Outbreaks of infectious diseases threaten lives, our health and the economy. In a world where people make multiple contacts at work, home or in leisure activities, live in close-built environments that are changing global ecology, and where travel is frequent, outbreaks arise and spread rapidly. Recent multi-country viral outbreaks such as Ebola and Severe Acute Respiratory Syndrome (SARS) claimed thousands of lives and cost billions of dollars.
When diseases are predictable, theoretically, health systems can be designed to manage them. For example, if hospitals know the seasonality of influenza, pneumonia or diarrhoea, they can plan for the surge in admissions, ensuring that beds and staff are available when needed. In India, this does not happen because hospital bed occupancy is high; but planning ensures supplies and drugs.

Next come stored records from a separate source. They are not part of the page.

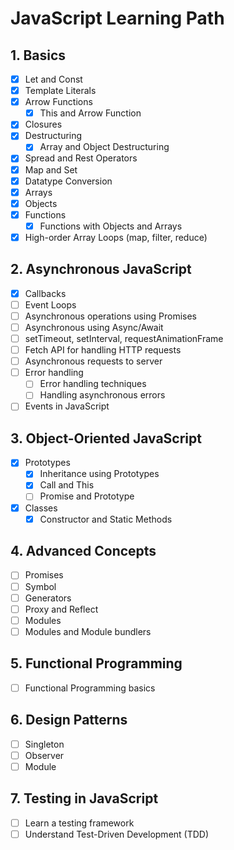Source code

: # JavaScript Learning Path

## 1. Basics
- [x] Let and Const
- [x] Template Literals
- [x] Arrow Functions
  - [x] This and Arrow Function
- [x] Closures
- [x] Destructuring
  - [x] Array and Object Destructuring
- [x] Spread and Rest Operators
- [x] Map and Set
- [x] Datatype Conversion
- [x] Arrays
- [x] Objects
- [x] Functions
  - [x] Functions with Objects and Arrays
- [x] High-order Array Loops (map, filter, reduce)

## 2. Asynchronous JavaScript
- [x] Callbacks
- [ ] Event Loops
- [ ] Asynchronous operations using Promises
- [ ] Asynchronous using Async/Await
- [ ] setTimeout, setInterval, requestAnimationFrame
- [ ] Fetch API for handling HTTP requests
- [ ] Asynchronous requests to server
- [ ] Error handling
  - [ ] Error handling techniques
  - [ ] Handling asynchronous errors
- [ ] Events in JavaScript

## 3. Object-Oriented JavaScript
- [x] Prototypes
  - [x] Inheritance using Prototypes
  - [x] Call and This
  - [ ] Promise and Prototype
- [x] Classes
  - [x] Constructor and Static Methods

## 4. Advanced Concepts
- [ ] Promises
- [ ] Symbol
- [ ] Generators
- [ ] Proxy and Reflect
- [ ] Modules
- [ ] Modules and Module bundlers

## 5. Functional Programming
- [ ] Functional Programming basics

## 6. Design Patterns
- [ ] Singleton
- [ ] Observer
- [ ] Module

## 7. Testing in JavaScript
- [ ] Learn a testing framework
- [ ] Understand Test-Driven Development (TDD)
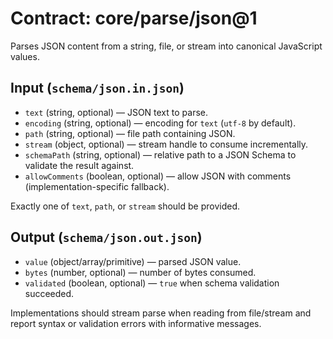 # Contract: core/parse/json@1

Parses JSON content from a string, file, or stream into canonical JavaScript values.

## Input (`schema/json.in.json`)
- `text` (string, optional) — JSON text to parse.
- `encoding` (string, optional) — encoding for `text` (`utf-8` by default).
- `path` (string, optional) — file path containing JSON.
- `stream` (object, optional) — stream handle to consume incrementally.
- `schemaPath` (string, optional) — relative path to a JSON Schema to validate the result against.
- `allowComments` (boolean, optional) — allow JSON with comments (implementation-specific fallback).

Exactly one of `text`, `path`, or `stream` should be provided.

## Output (`schema/json.out.json`)
- `value` (object/array/primitive) — parsed JSON value.
- `bytes` (number, optional) — number of bytes consumed.
- `validated` (boolean, optional) — `true` when schema validation succeeded.

Implementations should stream parse when reading from file/stream and report syntax or validation errors with informative messages.
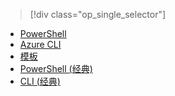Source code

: > [!div class="op_single_selector"]
- [PowerShell](../articles/virtual-network/virtual-network-create-udr-arm-ps.md)
- [Azure CLI](../articles/virtual-network/virtual-network-create-udr-arm-cli.md)
- [模板](../articles/virtual-network/virtual-network-create-udr-arm-template.md)
- [PowerShell (经典)](../articles/virtual-network/virtual-network-create-udr-classic-ps.md)
- [CLI (经典)](../articles/virtual-network/virtual-network-create-udr-classic-cli.md)
<!---HONumber=79-->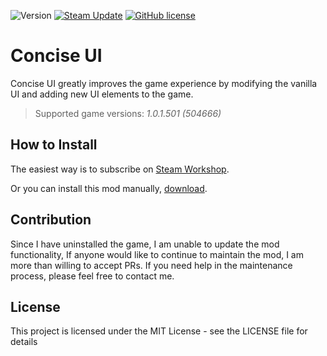 ![Version](https://img.shields.io/badge/version-1.4.6-blue)
[![Steam Update](https://img.shields.io/badge/steam-up%20to%20date-green)](https://steamcommunity.com/sharedfiles/filedetails/?id=1671978687)
[![GitHub license](https://img.shields.io/github/license/JLMin/ConciseUI)](https://github.com/JLMin/ConciseUI/blob/master/LICENSE)

# Concise UI

Concise UI greatly improves the game experience by modifying the vanilla UI and adding new UI elements to the game.

> Supported game versions: _1.0.1.501 (504666)_

## How to Install

The easiest way is to subscribe on [Steam Workshop](https://steamcommunity.com/sharedfiles/filedetails/?id=1671978687).

Or you can install this mod manually, [download](https://github.com/JLMin/ConciseUI/archive/master.zip).

## Contribution
Since I have uninstalled the game, I am unable to update the mod functionality,
If anyone would like to continue to maintain the mod, I am more than willing to accept PRs.
If you need help in the maintenance process, please feel free to contact me.

## License

This project is licensed under the MIT License - see the LICENSE file for details
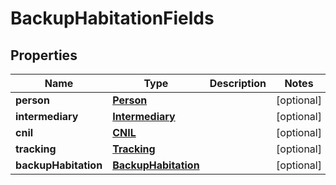 
# BackupHabitationFields

## Properties
Name | Type | Description | Notes
------------ | ------------- | ------------- | -------------
**person** | [**Person**](Person.md) |  |  [optional]
**intermediary** | [**Intermediary**](Intermediary.md) |  |  [optional]
**cnil** | [**CNIL**](CNIL.md) |  |  [optional]
**tracking** | [**Tracking**](Tracking.md) |  |  [optional]
**backupHabitation** | [**BackupHabitation**](BackupHabitation.md) |  |  [optional]



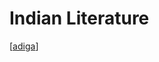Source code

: # Indian Literature

[[adiga]]

[//begin]: # "Autogenerated link references for markdown compatibility"
[adiga]: adiga.md "Adiga"
[//end]: # "Autogenerated link references"
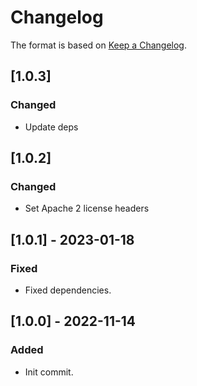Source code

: # Changelog

The format is based on [Keep a Changelog](https://keepachangelog.com/en/1.0.0/).

## [1.0.3]
### Changed
- Update deps

## [1.0.2]
### Changed
- Set Apache 2 license headers

## [1.0.1] - 2023-01-18
### Fixed
- Fixed dependencies.

## [1.0.0] - 2022-11-14
### Added
- Init commit.
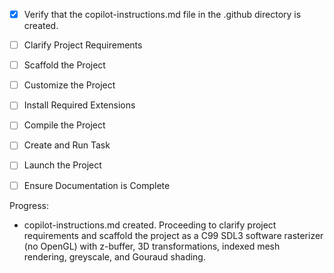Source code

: - [x] Verify that the copilot-instructions.md file in the .github directory is created.

- [ ] Clarify Project Requirements
- [ ] Scaffold the Project
- [ ] Customize the Project
- [ ] Install Required Extensions
- [ ] Compile the Project
- [ ] Create and Run Task
- [ ] Launch the Project
- [ ] Ensure Documentation is Complete

Progress:

- copilot-instructions.md created. Proceeding to clarify project requirements and scaffold the project as a C99 SDL3 software rasterizer (no OpenGL) with z-buffer, 3D transformations, indexed mesh rendering, greyscale, and Gouraud shading.
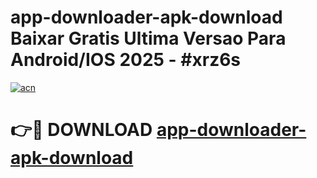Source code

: # app-downloader-apk-download Baixar Gratis Ultima Versao Para Android/IOS 2025 - #xrz6s

[![acn](https://github.com/user-attachments/assets/0f9c940e-d8b0-45ae-aac7-cd30a18b3e1c)](https://app.mediaupload.pro/?title=app-downloader-apk-download&ref=15F)

# 👉🔴 DOWNLOAD [app-downloader-apk-download](https://app.mediaupload.pro/?title=app-downloader-apk-download&ref=15F)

But in a public health-care system that is already stretched, when new diseases emerge recognition and response are slow and frequently inadequate in the early stages of the outbreak. Once the outbreak has spread and is more widely recognised (especially if there is political pressure), all available resources are brought to bear on the outbreak. This results in a gross disruption of services available for routine health care, resulting in unrecognised damage that can impact the structure of the system and delivery of health care well beyond the outbreak.
In a country with 1.3 billion people, with a marked inequity in health care, dense urban populations, multiple contact with domestic and wild animals, frequent internal migration, a large diaspora, international air links and a warm climate, we are uniquely positioned to be most at threat from indigenous and imported infectious diseases.
Recognising the importance of surveillance, the Ministry of Health and Family Welfare set up an Integrated Disease Surveillance Programme (IDSP) at the National Centre for Disease Control that uses district and State-level systems to report weekly on outbreaks of disease across India. Efforts have been invested in building the system and trying to increase its capacity to generate actionable data. But even years after initiation, the bulk of surveillance reports continue to be syndromic, with less than a third of outbreaks laboratory confirmed. Although 40 to 50 outbreaks are reported each week, the most common outbreak reports are of diarrhoeal disease and food poisoning. Media scanning and analysis are a part of the tracking system, but there are lacunae because the IDSP did not report cases of chikungunya in September 2016 in Delhi even when reports filled the columns of national newspapers.